Question

In the figure AB and AC are two equal chords of a circle. Prove that the bisector of angle BAC passes through the centre of the circle...
Plz write the answer and don't write useless things... ​

Answer 1

Answer: Proved

Step-by-step explanation:

Let the two chords AB and AC are chords

centre of the circle O lies on the bisector of the ∠BAC

Now join BC

let the bisector of ∠ BAC intersect BC at P

Now from ΔAPB and ΔAPC

AB =AC

BAP =CAP

AP=AP

ΔAPB ≅  Δ APC

BP=CP and ∠APB=∠ APC     ( By CPCT)

Now ∠APB + ∠APC = 180° ( linear pair)

2 ∠APB = 180

∠APB = 180 / 2

∠APB = 90°

So.
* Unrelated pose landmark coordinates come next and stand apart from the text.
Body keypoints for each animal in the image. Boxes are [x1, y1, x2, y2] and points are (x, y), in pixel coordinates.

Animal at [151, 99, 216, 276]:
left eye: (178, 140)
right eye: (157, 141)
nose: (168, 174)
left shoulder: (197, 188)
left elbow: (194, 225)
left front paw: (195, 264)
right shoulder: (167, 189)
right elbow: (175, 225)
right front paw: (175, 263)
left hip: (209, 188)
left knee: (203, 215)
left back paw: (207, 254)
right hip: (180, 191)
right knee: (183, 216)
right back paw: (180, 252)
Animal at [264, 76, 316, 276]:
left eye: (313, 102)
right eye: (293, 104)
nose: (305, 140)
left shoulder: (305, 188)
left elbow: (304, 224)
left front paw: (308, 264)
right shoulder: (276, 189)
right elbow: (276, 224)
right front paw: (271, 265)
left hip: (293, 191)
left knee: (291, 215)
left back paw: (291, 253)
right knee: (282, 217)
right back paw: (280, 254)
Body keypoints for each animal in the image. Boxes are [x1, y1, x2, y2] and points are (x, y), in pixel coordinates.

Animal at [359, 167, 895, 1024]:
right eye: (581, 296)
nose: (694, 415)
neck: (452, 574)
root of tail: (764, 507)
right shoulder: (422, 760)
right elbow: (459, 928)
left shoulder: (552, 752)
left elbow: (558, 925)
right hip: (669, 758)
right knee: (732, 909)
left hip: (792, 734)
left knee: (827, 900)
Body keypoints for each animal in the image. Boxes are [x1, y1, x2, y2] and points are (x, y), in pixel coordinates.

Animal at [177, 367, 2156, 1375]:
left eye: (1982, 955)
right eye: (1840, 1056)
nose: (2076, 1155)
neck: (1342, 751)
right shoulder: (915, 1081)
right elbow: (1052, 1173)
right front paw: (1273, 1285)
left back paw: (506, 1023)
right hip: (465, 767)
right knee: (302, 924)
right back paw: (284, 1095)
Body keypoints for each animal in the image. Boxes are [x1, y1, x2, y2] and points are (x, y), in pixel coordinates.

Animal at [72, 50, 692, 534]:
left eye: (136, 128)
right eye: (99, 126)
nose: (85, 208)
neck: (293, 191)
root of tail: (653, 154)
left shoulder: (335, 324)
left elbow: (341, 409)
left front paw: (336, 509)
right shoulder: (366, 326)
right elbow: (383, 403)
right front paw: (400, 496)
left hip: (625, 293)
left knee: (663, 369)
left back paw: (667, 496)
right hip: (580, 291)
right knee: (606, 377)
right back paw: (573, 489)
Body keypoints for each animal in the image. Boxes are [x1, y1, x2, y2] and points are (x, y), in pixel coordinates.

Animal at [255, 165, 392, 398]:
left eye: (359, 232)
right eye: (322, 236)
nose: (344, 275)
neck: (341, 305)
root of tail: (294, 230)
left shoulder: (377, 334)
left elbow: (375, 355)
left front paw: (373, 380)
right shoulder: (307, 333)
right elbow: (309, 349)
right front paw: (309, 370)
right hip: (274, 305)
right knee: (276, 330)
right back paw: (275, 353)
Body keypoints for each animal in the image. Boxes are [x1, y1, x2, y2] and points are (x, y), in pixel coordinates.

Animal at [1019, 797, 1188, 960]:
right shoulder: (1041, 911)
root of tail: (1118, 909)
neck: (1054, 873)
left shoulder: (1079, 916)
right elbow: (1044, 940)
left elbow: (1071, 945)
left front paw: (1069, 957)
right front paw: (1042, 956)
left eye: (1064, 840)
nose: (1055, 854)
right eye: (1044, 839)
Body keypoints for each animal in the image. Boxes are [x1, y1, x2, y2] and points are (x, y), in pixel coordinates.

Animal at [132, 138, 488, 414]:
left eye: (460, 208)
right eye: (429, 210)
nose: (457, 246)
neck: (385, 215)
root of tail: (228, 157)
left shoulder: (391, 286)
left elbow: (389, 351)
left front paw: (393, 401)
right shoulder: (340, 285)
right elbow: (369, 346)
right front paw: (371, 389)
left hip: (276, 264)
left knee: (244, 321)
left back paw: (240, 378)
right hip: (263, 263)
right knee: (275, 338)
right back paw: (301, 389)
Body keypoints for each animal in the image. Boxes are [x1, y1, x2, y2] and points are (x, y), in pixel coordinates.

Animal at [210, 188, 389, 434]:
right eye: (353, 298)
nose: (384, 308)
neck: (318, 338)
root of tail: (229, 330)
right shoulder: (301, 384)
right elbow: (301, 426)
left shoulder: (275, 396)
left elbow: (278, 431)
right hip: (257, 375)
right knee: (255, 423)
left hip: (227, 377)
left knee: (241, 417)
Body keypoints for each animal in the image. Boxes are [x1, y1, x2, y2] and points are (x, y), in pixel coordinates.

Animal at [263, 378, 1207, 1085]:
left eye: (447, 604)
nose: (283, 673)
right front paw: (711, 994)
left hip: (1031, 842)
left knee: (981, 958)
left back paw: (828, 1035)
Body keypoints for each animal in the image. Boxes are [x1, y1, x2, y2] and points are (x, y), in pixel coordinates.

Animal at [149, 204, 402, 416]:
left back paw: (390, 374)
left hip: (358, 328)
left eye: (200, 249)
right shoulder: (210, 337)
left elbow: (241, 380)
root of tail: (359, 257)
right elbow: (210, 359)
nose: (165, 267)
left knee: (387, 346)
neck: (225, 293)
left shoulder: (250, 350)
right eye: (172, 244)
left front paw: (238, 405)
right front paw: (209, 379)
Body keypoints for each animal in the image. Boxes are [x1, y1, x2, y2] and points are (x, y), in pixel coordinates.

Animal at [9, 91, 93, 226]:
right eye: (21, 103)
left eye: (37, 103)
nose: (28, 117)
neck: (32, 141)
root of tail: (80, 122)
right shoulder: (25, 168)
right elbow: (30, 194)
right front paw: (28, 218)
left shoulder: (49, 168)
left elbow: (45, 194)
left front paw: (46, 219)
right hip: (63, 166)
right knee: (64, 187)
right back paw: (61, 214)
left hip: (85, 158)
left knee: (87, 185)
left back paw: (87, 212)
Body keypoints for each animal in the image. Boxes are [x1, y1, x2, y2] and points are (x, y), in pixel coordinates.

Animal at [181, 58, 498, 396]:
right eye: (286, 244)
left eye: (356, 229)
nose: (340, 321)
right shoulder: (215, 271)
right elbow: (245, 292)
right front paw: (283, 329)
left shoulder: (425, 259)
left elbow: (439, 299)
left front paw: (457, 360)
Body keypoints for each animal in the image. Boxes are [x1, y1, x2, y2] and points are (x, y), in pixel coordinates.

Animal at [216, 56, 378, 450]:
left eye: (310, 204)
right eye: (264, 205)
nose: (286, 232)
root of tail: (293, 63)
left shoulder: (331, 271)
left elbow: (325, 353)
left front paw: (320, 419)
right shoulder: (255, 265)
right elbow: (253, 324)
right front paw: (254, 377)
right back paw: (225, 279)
BP =CP  ,

Hence AP is the perpendicular bisector of the chord BC and AP passes through the centre of the circle .

Answer 2

Step-by-step explanation:

• Show that ΔABM is congruent to ΔAMC.

• By C.P.C.T prove that angle ABM is equal to angle AMC & BM=MC.

• Then prove that AD is the perpendicular bisector of Chord BC.
• Theorem : only the line drawn through the centre of a circle to bisect the chord is perpendicular to the chord.